The Kirkton fish pass is a dramatic site. A glassy, sheet of amber water which tumbles into a frothing, bubbling mass of water. Cut into the weir is the larinier fish pass, a piece of engineering which will allow trout and salmon to migrate and travel upstream, plus an eel pass on the opposite pass. A new piece of public artwork is being developed which will help to shine light on the fish pass.
On Saturday 28th September a group of enthusiastic members of the public joined artists Morvern and Annie to take the first steps in creating this artwork. We began by exploring the landscape of the riverbank, setting out on a walk from Livingston Kirk to the fish pass. Each walker was handed an explorer kit containing materials to be used to record, gather and draw their experience of the walk including a handmade notebook, a fabric sample roll, ball of clay, colour charts and oil pastels. Along the way we gathered plants which inspired us through their shape, patterns and colour which were safely tucked away in fabric rolls to be used later as subject matter for drawings and other artistic exercises.
On reaching the fish pass David (RiverLife project assistant) spent some time talking to the group about the science behind the project – revealing how it works and how its construction may benefit the local biodiversity both on land and in water. After some warm up drawing exercises the group then begin to explore the fish pass by drawing on acetate. By layering several layers of acetate up the group created drawings which described the water, the man-made structures that have been integrated into the river and the plant life. These drawings were not only beautiful in their own right but would later be used to create cyanotypes – an early form of photography.
On the walk back to the days base the group made clay impressions of items found near the riverbank. Balls of clay in hand the group scattered into the trees, pressing the clay into tree bark, rocks, leaves and petals. Back at base it was time to warm up, chat, eat soup and drink coffee before the afternoon activities got under way.
Morvern guided the volunteers through a series of creative activities in their notebooks – creating a natural colour pallet by rubbing plants onto paper, using ink stamps to create plant impressions and mapping their walks. The group had time to reflect on their experience of the fish pass and considered how a piece of public artwork could communicate to the public some of the knowledge they had gained through the explorer walk.
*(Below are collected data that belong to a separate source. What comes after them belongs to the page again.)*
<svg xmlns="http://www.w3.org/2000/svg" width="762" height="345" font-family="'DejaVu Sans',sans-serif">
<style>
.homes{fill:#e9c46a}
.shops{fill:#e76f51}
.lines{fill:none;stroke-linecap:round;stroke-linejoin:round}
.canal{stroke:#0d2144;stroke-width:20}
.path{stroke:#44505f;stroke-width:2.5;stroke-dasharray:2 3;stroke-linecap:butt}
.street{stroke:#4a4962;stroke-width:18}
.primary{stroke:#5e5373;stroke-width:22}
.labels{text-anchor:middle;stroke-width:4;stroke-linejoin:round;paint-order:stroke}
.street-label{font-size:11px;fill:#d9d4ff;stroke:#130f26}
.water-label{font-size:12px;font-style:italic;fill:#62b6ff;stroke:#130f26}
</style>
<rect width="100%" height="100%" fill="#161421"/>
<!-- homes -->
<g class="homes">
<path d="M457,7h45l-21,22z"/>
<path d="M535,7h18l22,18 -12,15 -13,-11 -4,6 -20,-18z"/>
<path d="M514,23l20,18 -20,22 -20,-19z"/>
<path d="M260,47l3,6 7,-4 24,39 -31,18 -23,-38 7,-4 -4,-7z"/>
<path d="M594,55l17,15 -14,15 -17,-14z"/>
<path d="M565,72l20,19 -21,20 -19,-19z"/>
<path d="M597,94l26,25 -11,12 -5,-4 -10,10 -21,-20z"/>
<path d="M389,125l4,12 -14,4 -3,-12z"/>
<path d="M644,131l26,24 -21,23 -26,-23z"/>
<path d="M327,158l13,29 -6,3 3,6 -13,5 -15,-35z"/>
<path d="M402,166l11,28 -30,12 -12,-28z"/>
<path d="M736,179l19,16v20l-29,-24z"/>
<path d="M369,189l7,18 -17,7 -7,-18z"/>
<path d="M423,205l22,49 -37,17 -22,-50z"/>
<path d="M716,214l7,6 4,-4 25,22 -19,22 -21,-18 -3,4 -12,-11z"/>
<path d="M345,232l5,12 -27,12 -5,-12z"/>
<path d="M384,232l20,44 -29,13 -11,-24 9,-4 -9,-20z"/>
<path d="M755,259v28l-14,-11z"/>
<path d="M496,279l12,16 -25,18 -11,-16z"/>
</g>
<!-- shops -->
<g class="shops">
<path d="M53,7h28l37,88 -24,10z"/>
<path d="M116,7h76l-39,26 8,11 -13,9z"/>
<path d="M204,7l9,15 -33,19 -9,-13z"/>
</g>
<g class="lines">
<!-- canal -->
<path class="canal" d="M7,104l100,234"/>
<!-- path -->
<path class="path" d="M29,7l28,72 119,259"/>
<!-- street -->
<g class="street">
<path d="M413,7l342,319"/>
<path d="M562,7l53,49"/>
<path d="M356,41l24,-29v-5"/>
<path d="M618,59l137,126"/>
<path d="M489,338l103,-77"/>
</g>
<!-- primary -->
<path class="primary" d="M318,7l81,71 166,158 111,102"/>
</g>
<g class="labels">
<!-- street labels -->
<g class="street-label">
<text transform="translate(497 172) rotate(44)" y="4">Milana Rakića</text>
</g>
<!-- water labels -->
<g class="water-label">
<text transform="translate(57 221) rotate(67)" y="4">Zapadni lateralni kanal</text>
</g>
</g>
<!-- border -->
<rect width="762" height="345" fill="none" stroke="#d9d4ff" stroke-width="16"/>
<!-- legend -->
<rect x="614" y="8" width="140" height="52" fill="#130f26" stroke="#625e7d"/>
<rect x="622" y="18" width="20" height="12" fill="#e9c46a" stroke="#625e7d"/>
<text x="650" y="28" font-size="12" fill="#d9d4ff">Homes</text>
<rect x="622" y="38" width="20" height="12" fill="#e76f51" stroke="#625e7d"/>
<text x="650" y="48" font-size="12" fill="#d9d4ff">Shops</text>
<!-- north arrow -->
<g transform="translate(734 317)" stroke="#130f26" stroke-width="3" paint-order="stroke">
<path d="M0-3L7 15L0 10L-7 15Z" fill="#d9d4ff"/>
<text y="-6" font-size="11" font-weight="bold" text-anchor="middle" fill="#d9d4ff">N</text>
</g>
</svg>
Annie worked with the group to create cyanoypes. Using the acetate drawings from the morning and natural materials gathered on the walk the group created compositions which they laid on top of light sensitive paper. As the paper is exposed to light the objects cast shadows leaving ghostly silhouettes. A rinse in a water bath is the final stage of the process and the group gathered to admire each others work. The artwork, reflections and responses that came about as a result of the workshop will go on to form a vital part in the creation of the artwork on the river bank.